- [Required work]
1. Duplicate everything in the forum post about tape drives going down on media servers from "when i run the" down to "it was closed.".
2. In the forum post about tape drives going down on media servers, turn the paragraph beginning "Master and media servers are on their own internal Gb network" into a short bulleted list that keeps its main facts.
3. Resume the forum post about tape drives going down on media servers after its last sentence.

- [Text under study]
================

Re: [Veritas-bu] drives going down on media servers

2006-01-26 Thread Blaine Robison
thanks for your input, I have already disabled the RSM on the master. 
Let me give the entire rundown of the system. 

Master Server 
win 2000 NBU 5.1 MP4

Media Servers
2 Sun 480 Sol9 qlogic cards with Leadville drivers. 

Master and media servers are on their own internal Gb network. they are SAN
attaced to the tape drives using Brocade switches. the drives are IBM and HP
LTO2. 

when i run the backups on 1 media server the backups run fine. When I try to
share the drives and run both master servers I get Permission denied in the
messages files then 84,85 errors. In the bptm log I see the external event
caused rewind. After talking with STK they told me the drive was getting
inquiries from another system during the backup. I am lead to believe that the
SCSI reserve is not being handled properly between the servers. since the SCSI
reserve is supposed to be initiated when the drive is opened I would think it
would not except any inquiries or SCSI commands until it was closed.

================

- [Data shown]
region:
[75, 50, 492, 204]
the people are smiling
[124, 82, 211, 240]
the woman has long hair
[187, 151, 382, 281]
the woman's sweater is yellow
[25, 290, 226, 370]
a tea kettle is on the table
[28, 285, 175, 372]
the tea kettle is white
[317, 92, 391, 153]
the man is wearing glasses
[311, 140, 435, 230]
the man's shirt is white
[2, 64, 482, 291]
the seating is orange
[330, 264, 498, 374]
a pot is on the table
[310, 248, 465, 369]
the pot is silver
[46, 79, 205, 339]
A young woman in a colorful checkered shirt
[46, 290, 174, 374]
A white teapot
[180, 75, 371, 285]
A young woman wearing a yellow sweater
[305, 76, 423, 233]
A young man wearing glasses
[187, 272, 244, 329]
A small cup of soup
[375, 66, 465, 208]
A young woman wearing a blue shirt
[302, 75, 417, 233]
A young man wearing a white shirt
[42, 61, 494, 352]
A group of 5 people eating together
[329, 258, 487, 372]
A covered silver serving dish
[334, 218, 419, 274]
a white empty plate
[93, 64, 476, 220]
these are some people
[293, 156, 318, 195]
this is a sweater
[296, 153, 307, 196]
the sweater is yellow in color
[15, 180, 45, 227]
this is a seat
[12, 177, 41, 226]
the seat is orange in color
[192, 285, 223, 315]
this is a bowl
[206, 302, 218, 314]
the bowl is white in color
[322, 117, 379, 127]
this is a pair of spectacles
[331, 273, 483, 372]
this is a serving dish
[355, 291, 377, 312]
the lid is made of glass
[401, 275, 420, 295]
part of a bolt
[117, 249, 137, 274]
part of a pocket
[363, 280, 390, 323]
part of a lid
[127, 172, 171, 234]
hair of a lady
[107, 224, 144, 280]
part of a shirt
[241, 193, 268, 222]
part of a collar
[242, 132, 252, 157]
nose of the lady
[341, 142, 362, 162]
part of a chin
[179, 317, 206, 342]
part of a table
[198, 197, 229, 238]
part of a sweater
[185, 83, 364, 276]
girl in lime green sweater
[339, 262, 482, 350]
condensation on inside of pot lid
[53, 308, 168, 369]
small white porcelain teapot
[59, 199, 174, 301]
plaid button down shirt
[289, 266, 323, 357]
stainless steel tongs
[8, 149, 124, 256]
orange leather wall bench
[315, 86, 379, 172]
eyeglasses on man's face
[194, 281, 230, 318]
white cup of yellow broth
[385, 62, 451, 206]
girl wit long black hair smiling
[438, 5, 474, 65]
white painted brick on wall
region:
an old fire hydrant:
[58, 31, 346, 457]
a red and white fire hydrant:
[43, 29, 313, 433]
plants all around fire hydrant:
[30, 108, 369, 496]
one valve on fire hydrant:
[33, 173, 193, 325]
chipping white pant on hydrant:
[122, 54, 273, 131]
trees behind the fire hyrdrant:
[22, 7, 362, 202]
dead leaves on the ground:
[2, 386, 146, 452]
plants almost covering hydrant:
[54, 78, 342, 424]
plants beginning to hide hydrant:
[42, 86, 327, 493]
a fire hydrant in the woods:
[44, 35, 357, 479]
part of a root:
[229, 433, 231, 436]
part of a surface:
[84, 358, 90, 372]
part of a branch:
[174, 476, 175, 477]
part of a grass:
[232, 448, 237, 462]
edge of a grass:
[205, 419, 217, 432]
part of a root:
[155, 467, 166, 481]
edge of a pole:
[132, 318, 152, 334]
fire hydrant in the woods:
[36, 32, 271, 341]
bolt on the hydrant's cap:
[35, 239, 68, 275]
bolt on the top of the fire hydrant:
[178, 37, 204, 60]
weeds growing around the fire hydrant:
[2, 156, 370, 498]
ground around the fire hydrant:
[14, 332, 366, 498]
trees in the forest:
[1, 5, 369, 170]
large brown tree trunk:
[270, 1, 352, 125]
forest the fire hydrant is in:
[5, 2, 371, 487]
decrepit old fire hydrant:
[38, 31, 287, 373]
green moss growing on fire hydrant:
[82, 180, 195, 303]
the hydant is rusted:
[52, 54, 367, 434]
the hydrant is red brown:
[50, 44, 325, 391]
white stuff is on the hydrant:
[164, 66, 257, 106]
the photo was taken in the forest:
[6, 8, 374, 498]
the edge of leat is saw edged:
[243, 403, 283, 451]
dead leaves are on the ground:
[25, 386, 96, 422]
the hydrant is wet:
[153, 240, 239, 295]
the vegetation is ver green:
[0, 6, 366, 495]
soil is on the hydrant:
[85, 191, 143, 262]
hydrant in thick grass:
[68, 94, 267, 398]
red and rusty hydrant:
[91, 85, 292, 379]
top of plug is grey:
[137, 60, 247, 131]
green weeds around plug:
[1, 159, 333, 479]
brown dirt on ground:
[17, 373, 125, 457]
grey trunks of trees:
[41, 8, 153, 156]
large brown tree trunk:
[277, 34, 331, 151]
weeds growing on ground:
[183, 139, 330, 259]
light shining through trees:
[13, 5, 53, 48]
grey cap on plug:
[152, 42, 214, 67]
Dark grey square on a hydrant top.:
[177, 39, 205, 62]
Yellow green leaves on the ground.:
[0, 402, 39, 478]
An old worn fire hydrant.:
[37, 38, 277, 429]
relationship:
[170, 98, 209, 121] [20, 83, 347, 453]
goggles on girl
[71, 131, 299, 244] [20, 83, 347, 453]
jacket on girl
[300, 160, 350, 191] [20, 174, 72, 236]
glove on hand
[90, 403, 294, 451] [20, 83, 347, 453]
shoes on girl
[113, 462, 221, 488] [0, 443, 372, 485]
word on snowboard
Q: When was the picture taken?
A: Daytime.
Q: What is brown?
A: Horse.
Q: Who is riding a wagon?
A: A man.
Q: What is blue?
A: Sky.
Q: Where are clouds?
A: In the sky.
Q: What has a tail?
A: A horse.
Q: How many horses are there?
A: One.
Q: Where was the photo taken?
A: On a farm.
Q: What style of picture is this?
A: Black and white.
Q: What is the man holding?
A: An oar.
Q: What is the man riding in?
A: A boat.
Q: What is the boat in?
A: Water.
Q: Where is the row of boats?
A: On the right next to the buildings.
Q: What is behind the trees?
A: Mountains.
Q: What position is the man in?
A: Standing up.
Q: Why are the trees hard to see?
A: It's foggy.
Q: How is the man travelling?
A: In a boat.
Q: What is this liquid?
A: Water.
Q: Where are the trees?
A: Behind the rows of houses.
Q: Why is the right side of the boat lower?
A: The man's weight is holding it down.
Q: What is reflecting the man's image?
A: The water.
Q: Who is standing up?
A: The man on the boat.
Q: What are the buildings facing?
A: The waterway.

================

- [Numbered responses]
1.
when i run the backups on 1 media server the backups run fine. When I try to
share the drives and run both master servers I get Permission denied in the
messages files then 84,85 errors. In the bptm log I see the external event
caused rewind. After talking with STK they told me the drive was getting
inquiries from another system during the backup. I am lead to believe that the
SCSI reserve is not being handled properly between the servers. since the SCSI
reserve is supposed to be initiated when the drive is opened I would think it
would not except any inquiries or SCSI commands until it was closed.

2.
- The master and media servers are on their own internal Gb network.
- They are SAN-attached to the tape drives through Brocade switches.
- The drives are IBM and HP LTO2.

3.
My conclusion is the Leadville HBA drivers are not handling the SCSI reserve
properly. But Sun says there is no problem call Veritas. Veritas tells me the
error is given by io_ctl in the OS call Sun. 

thanks for your input it is nice not to be all alone in this. 




--- Dave Markham [EMAIL PROTECTED] wrote:

 Unbelievably i have seen this yesterday as a windows guy asked me if i 
 knew about it seeing as i support Netbackup on solaris.
 
 The fix he got which worked was to disable the Removable storage manager 
 service. The errors are no more.
 
 That was on a windows 2003 setup with netbackmup 5.1 mp4
 
 Roger Dombrowski wrote:
 
  Hi Blaine,
 
  I have been looking to try and solve this problem for two sites that 
  I'm working with right now
  and we're not having much luck either.  In my travels I've talked to a 
  few folks that have seen
  this External Event issue caused by monitoring software. One client 
  in particular found that one
  of Sun's monitoring tools was sending out scsi inquiries and causing 
  the external event rewinds.
 
  I also ran across a post on this mailing list that documents about 30 
  such applications that have
  been known to cause this type of behaviour.  Try searching this list 
  for external event. If a get
  a chance, I'll try and dig it up and send you the post I'm thinking of.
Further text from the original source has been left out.